Concept

CSH

“Research needs creativity, spontaneity, impulses and expert feedback. With the Computational Science Hub, we will create an environment where researchers from all kinds of scientific areas that work with similar methods can come together, work on joint projects and inspire each other.” (Robert Jung, Spokesman of the CSH in an interview with the Hohenheimer Online Kurier on January 30, 2018)

 

The CSH is a platform where scientists from all three faculties (agricultural sciences, natural sciences, business, economics and social sciences), whose research involves processing and analysis of large data sets, modelling and simulation of complex systems, development of mathematical and statistical methods for data analysis or computational biology, can exchange their knowledge and expertise in the context of research and teaching. The aim is to strengthen the connections among scientists across faculties and, particularly, to combine domain knowledge from various disciplines with profound methodological expertise from “computational science” in order to promote innovative and transdisciplinary research and teaching at the University of Hohenheim.

In line with this idea, it is planned to locate parts of the participating institutes and departments - today spread over the campus - in one building in Steckfeldstr. 2. By bundling of competences and expertise in the development and application of data-intensive methods in one single place, the CSH will help create research impulses as well as new, state-of-the-art teaching concepts.

In this respect, the CSH actively contributes to the university-wide research topic “digital transformation”.

The scientists involved with the CSH initiative have domain knowledge in the fields: 

  • Financial and commodity markets,
  • innovation and sustainability,
  • crop science and biology,
  • digital agricultural science and diffusion processes,

as well as diverse and complementary methodological expertise in:

  • Agent-based modeling (ABM),
  • digital twinning,
  • Microeconometrics (particularly quantitative evaluation methods for evidence based decision making),
  • network analysis,
  • quantitative text analysis and text mining,
  • Statistical learning,
  • design of experiments, and
  • time series econometrics.

Goals and Measures

  • Organisation of joint seminars and lectures on computational science.
  • Development and implementation of inter-faculty courses and seminars for students and researchers in the following areas:
    - automated, computer-aided methods for data collection,
    - statistical and econometric data analysis and visualization,
    - machine learning (ML)
    - modelling and simulation of complex systems
    - high-performance computing (HPC)
  • Program for research fellows in residence.
  • Development of a concept for guiding transdisciplinary research between the CSH member institutes.

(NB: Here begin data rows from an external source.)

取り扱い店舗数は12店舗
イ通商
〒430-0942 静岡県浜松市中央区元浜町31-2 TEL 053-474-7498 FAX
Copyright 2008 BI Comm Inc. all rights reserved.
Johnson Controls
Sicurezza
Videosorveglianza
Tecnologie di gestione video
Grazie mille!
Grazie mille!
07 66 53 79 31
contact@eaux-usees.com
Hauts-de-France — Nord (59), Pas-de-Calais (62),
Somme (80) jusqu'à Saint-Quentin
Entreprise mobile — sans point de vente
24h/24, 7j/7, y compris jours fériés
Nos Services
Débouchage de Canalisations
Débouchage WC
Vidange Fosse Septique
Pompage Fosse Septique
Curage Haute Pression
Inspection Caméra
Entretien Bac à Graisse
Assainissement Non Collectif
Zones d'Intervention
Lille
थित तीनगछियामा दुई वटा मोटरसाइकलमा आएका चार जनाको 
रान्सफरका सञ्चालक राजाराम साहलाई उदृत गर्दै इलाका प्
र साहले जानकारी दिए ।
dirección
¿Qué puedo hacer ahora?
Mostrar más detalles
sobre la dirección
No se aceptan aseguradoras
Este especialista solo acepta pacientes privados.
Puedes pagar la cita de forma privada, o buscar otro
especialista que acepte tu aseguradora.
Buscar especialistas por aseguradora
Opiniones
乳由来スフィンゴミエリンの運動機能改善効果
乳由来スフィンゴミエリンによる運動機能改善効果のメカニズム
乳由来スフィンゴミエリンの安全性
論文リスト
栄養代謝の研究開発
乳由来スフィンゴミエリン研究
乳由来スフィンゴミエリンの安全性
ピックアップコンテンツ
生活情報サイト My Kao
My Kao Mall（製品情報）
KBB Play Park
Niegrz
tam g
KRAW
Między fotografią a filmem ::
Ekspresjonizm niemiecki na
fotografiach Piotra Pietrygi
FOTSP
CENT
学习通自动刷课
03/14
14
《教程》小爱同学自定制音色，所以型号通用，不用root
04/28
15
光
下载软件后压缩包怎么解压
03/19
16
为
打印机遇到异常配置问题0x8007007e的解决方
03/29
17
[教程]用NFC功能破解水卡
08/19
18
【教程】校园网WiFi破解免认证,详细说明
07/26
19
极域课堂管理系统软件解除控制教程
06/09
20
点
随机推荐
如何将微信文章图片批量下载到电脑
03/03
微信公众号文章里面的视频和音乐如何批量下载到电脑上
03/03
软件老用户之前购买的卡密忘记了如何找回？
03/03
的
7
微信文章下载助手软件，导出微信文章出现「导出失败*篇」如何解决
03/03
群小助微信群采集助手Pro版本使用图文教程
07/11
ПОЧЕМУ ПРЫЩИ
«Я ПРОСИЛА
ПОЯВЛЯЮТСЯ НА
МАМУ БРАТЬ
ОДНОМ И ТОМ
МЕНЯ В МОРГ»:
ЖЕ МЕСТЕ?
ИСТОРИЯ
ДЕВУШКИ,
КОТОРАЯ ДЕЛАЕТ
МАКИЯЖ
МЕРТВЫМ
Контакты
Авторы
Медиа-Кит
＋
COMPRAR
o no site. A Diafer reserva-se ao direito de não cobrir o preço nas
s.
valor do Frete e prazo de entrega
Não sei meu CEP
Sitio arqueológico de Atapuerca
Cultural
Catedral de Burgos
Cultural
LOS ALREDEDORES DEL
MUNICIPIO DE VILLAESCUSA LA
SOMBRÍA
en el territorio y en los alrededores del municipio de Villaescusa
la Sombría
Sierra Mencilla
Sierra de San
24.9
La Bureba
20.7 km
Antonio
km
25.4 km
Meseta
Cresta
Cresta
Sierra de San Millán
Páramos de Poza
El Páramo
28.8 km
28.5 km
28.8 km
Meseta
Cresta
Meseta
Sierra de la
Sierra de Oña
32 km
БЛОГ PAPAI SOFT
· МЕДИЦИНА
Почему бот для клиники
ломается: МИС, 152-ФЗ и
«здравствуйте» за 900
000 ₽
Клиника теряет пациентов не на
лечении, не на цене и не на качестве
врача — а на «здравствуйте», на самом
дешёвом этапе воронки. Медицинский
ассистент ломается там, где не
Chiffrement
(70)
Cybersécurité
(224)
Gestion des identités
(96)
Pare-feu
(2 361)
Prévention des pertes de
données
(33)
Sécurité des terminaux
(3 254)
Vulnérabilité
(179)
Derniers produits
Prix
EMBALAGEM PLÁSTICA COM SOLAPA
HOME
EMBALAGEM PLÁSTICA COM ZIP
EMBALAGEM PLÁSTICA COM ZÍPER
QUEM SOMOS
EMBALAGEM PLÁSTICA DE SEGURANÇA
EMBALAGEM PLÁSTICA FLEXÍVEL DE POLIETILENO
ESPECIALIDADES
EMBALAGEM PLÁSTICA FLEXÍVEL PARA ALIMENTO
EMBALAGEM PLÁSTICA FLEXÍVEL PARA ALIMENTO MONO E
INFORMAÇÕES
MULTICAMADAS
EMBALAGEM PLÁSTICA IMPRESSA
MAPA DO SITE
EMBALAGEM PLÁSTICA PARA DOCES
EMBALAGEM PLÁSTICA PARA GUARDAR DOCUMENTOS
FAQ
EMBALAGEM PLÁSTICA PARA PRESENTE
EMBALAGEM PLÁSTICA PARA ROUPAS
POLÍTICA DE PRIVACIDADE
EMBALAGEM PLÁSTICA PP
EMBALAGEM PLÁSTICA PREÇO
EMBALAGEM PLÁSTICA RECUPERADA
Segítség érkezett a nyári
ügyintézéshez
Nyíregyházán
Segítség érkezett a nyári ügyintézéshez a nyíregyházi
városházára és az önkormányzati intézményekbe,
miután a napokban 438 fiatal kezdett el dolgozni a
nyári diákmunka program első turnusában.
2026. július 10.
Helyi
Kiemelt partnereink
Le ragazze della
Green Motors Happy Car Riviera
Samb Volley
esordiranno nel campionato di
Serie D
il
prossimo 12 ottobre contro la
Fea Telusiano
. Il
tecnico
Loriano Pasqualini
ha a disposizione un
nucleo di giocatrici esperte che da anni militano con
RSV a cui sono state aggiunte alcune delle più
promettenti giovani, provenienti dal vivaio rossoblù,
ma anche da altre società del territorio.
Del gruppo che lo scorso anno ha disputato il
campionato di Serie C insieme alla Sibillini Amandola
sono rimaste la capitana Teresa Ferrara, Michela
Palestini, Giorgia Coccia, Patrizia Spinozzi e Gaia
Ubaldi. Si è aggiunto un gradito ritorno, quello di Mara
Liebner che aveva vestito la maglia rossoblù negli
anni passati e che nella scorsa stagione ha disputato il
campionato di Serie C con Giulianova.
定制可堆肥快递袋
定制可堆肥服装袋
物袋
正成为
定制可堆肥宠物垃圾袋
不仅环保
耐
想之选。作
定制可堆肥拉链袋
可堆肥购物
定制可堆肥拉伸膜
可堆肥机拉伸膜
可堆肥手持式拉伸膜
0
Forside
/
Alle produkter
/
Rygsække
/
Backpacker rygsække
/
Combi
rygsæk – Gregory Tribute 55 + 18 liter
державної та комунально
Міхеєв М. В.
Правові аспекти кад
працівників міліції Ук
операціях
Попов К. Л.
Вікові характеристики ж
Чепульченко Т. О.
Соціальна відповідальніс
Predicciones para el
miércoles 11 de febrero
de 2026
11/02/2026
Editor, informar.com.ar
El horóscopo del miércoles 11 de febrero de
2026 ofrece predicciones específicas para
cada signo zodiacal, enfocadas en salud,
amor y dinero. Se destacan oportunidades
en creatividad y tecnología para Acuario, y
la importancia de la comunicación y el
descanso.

Core Facility Hohenheim - Data and Statistical Consulting (DSC)

Apart from the institutes and departments involved with the CSH initiative, the Module “Data and Statistical Consulting (DSC)” of the Core Facility Hohenheim will be located at Steckfeldstraße 2. The module provides various services:

  • Providing access to commercial and official economic and financial data sources (e.g. Refinitiv EIKON, CRSP, WRDS).
  • Scientific counceling regarding statistical and econometric questions and the application of quantitative empirical methods,
  • as well as support during all stages of empirical research projects, particularly in business, economics and the social sciences.